Until v2.1.122, the only way to pick a tier with Claude Code on Bedrock was to wrap the request layer yourself or proxy through something that could inject the header. The feature request issue that landed in this release closes that gap.

The actual usage

# Cheap background agents that triage issues overnight
export ANTHROPIC_BEDROCK_SERVICE_TIER=flex
claude --from-pr https://github.acme.internal/acme/api/pull/482

# Interactive debug session, paying for speed
export ANTHROPIC_BEDROCK_SERVICE_TIER=priority
claude

The CLI ships the value verbatim as X-Amzn-Bedrock-Service-Tier on the InvokeModel request, which is the same plumbing CloudTrail and CloudWatch already record under ServiceTier and ResolvedServiceTier. So if your platform team has dashboards on Bedrock spend by tier, the Claude Code traffic now lands in the right bucket without any extra work.

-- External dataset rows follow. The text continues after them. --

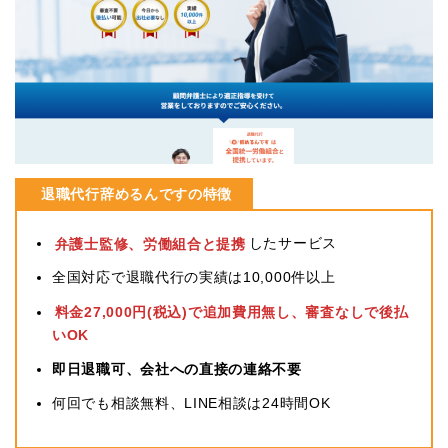
退職代行辞めるんですの特徴
弁護士監修、労働組合と提携
したサービス
全国対応で退職代行の実績は10,000件以上
料金27,000円(税込)で追加費用無し、審査なしで後払
いOK
即日退職可、会社への直接の連絡不要
何回でも相談無料、LINE相談は24時間OK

Watch out for ResolvedServiceTier

The header is a request, not a guarantee. AWS returns the tier it actually served you in ResolvedServiceTier, and Flex requests can be downgraded if the model’s flex pool is saturated. The full list of which models support Priority and Flex is on the Bedrock pricing page, and it lags the latest model launches by weeks, so confirm the model ID you are running with Claude Code is on it before you bake flex into a CI job. If a tier is unsupported, AWS falls back to the default tier transparently and bills you accordingly.

The ANTHROPIC_BEDROCK_SERVICE_TIER line is buried mid-changelog, but it is the cheapest cost lever on Bedrock-hosted Claude Code right now. Full notes are in the Claude Code v2.1.122 release page.